多分、移動の車のハンドルを握っているだろう金も内心ほっとしているだろう。
大人しくて礼儀正しい金は、紫が悪態をつくと、ハラハラした顔をする。それが見たくて、紫はわざと荒っぽくふるまっているのかもしれない。
「うちのチームは、今度は篠塚を付け狙うのね?」
篠塚が警戒を厳重にして、防備をしているなら、近距離戦闘を得意とする我々のチームより、彼女のチームの方が向いているかもしれない。黒澤はそう考えているようだった。
「はい、こっちは篠組の本拠地を潰すことに専念しますので、そっちはお任せします」
紫はプライドが高い。自由裁量に任せた方が良い作戦をひねり出す。
「いいわよ。まかせといて」
紫は上機嫌のまま電話を切った。
黒澤と打ち合わせはなかったけど、この対応でよかったのか、私は彼に目で問う。
「上出来だ。翠は紫の扱いが上手い」
黒澤はそう言ったが、私は紫の扱いが上手いわけではない。興味がないのだ。
自意識過剰なところがある紫は、どんなにうまく隠しても嫌悪感を察知する。
紫のような同性愛者を理解しようとしない赤崎や灰谷に対して、常にケンカ腰なのはそのためだ。

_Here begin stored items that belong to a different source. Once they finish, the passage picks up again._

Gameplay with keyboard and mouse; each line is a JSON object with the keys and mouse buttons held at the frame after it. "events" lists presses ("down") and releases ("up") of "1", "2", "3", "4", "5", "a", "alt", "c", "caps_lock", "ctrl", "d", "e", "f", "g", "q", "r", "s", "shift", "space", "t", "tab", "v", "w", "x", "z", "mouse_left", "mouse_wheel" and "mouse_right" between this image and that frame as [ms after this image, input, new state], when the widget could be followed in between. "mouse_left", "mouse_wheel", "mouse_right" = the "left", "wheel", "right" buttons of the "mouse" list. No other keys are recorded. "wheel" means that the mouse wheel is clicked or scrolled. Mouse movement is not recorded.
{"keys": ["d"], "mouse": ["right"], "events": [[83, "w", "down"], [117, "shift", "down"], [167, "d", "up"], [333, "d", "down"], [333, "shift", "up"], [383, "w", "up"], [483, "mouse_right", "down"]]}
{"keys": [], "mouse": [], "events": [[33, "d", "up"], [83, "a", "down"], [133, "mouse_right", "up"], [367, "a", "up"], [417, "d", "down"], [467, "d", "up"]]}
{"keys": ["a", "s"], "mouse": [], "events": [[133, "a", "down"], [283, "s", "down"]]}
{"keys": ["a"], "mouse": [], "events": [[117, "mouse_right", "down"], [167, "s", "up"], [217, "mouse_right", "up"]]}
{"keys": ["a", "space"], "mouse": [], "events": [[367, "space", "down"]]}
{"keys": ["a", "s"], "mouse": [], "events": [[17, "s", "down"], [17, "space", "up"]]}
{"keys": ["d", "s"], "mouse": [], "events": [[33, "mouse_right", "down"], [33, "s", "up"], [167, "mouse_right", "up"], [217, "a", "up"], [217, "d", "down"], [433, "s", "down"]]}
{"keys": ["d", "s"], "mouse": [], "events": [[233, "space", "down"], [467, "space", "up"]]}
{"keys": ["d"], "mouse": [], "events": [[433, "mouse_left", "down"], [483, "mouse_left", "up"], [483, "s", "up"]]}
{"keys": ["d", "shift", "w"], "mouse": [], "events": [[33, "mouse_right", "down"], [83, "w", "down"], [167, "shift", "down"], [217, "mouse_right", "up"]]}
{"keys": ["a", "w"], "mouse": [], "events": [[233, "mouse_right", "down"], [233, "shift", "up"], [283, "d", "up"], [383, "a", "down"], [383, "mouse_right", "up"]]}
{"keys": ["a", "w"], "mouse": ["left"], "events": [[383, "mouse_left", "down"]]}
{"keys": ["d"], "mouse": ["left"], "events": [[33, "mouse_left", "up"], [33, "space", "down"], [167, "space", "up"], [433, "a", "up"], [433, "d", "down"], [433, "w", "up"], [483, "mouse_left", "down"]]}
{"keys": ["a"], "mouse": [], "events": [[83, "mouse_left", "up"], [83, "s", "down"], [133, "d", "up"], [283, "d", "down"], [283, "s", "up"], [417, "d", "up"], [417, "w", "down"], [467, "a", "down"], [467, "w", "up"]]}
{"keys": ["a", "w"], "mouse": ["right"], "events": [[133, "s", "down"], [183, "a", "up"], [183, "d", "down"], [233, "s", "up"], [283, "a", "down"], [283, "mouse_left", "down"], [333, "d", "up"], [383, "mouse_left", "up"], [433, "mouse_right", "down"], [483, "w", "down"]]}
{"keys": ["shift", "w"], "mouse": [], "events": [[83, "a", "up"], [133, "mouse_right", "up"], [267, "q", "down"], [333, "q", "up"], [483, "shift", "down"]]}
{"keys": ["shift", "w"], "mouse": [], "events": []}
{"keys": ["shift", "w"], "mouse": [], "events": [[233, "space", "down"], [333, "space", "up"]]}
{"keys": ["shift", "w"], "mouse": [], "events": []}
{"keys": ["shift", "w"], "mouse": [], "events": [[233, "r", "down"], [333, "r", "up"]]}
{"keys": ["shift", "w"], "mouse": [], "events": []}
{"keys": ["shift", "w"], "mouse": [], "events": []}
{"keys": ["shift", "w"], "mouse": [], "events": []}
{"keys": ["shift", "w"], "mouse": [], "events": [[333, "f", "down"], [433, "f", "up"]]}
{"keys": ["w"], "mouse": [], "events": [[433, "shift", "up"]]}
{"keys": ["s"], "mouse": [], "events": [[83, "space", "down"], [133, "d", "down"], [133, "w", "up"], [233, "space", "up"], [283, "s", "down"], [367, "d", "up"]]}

彼女が一番愛しているのは自分で、尊大に振舞うのはどれだけ自分に注意が向いているかを測るという意味がある。
炎に執着するのも、自分を清浄に保ちたいという願望の表れだろう。
紫は毀れているけれど、同じく毀れている私とは決定的にそこが違う。
私は私自身にすら無関心で、黒澤以外に執着を持っていないのだから。
紫は仲間意識も強い。そこも私とは違う。
閉じた小さな環の中でないと、心の平安を得られないのが彼女だ。
何かのっぴきならない事情があって、紫が私に銃口を向けなければならなくなった時、多分彼女は躊躇う。
だけど、私なら紫を迷わず撃てる。
同じ場面で、私がどうするか想像がつかないのは、相手が黒澤の場合だけ。
近くにいるけれど、無関心。仕事は気持ちよく一緒に遂行する……そんな距離感が、紫には心地よいのだろう。それが、紫が私を気に入っている理由。
「紫と金が配置についたら着手。それまでは、監視を続けよう」
私は飽くことなく、篠組のビルを見渡せる監視場所に就く。